Jim's been poking around online and it seems that the commute from the house we liked won't be bad at all. [crossed fingers]

Angie

Bernita said...

Like any adventure, both exciting and irritating. Sounds like you have a good agent. Hope you find a good home, Angie.

writtenwyrdd said...

One of the things I took from my experience living in both Hawaii and in the Seattle area is that the cold and the damp combined are far worse than just damp or just cold. One of the reasons that Maine winters make me hurt less than winter in Tacoma, Washington! Even at -30 it feels less cold.

Charles Gramlich said...

I've never been to Seattle but I do like the rain. Not sure about the cold. I have heard that it's very hilly. Good luck with the house hunting.

mdurango said...

Welcome to the Pacific Northwest! I'm about 90 minutes north of Seattle in Bellingham. I swear, it's not usually this cold!!

Angie said...

Bernita -- yes, we seem to have a very good agent, which is always excellent in these situations. Last time we moved, our first agent was blatantly incompetent, so we definitely can tell the difference.

WW -- right, humidity definitely makes things worse, both heat and cold. [nod]

Charles -- I'm not overly fond of cold, so we'll see. I'm assured by many people that this is very unusual, so future winters shouldn't be this bad. [crossed fingers]

MDurango -- right, that's what everyone's saying. :) We'll see how it goes; hopefully this'll be the Seattle area's quota of ridiculously cold weather for a while.

Thanks all! :D

Angie

Dawn Colclasure said...

Those espresso brownies DO sound yummy!
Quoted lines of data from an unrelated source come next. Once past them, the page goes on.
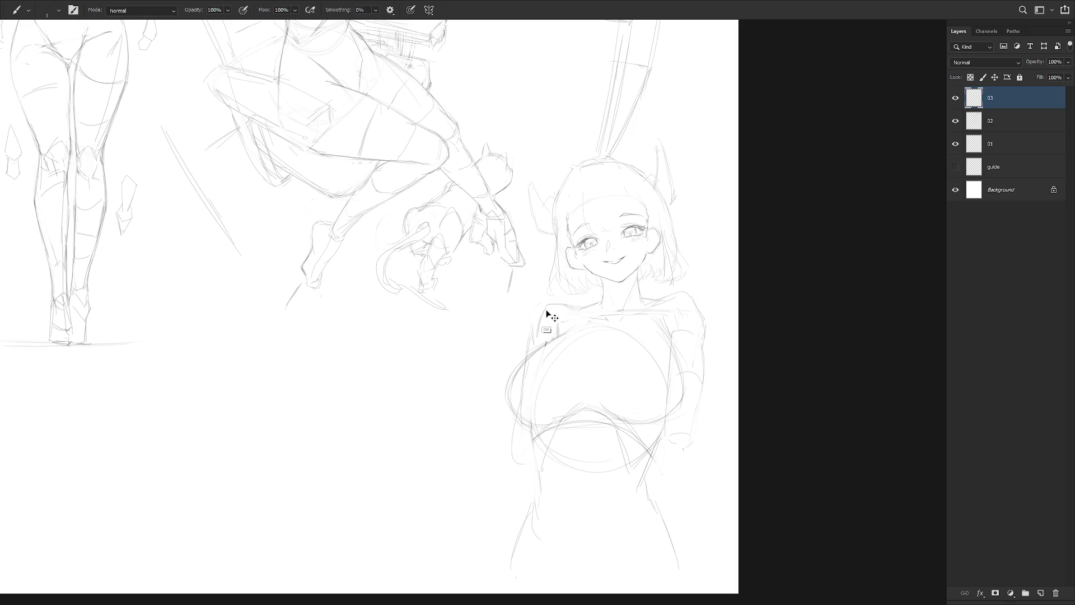
key("e")
key("b")
key("e")
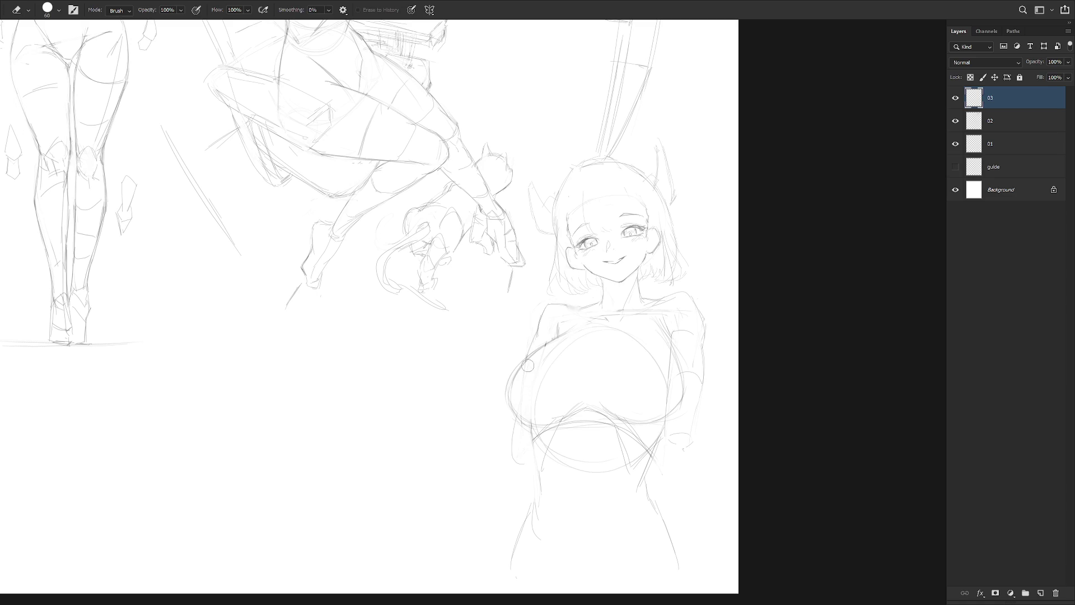
key("b")
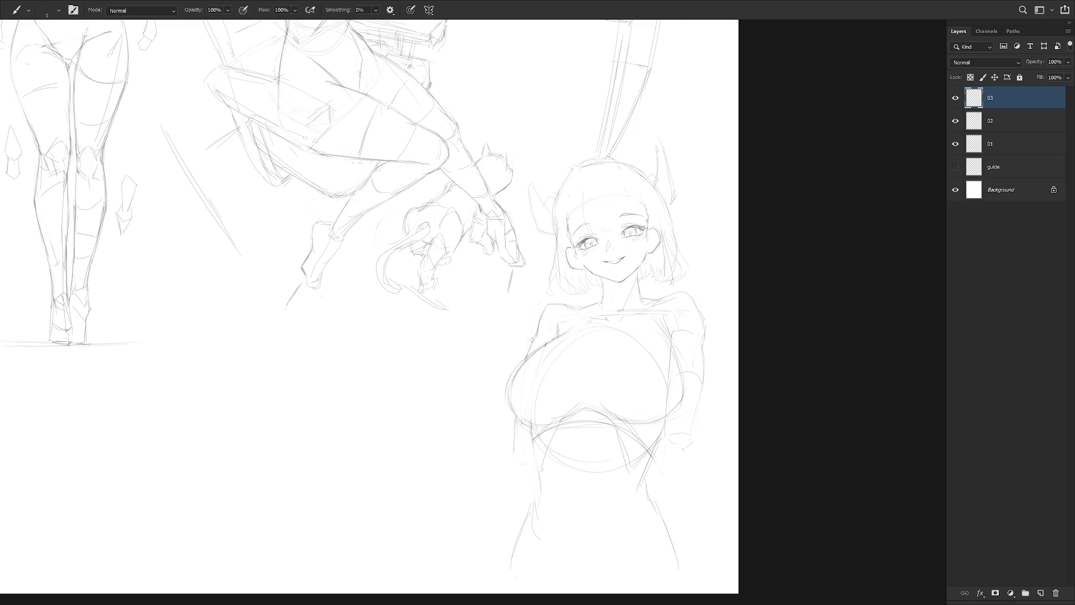
left_click_drag(512, 423, 511, 447)
scroll(603, 209, "up", 3)
Darken the left and right hair outlines down to the jaw and the right cheek edge
key("e")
I know what you mean about the cold. It was 9 degrees in Eugene not too long ago. YIKES! I don't think I could handle below freezing. Probably spend the day sitting next to a heater! LOL Good luck with the house hunt, though. I have only dreamed of visiting Seattle and I'm glad you're still having a grand time despite the freeze.

Angie said...

Dawn -- the brownies were definitely awesome. [nodnod] We never got back there for more :( but we'll most likely be staying in the same area for a month or two in temporary housing, so we can go back then. Mmmm!

And yeah, the cold was pretty horrifying. [shiver] We're back home now and although I still get cold when it's 68 in the computer room, it's definitely a different magnitude of cold. The heater has to be one of the greatest inventions ever, LOL!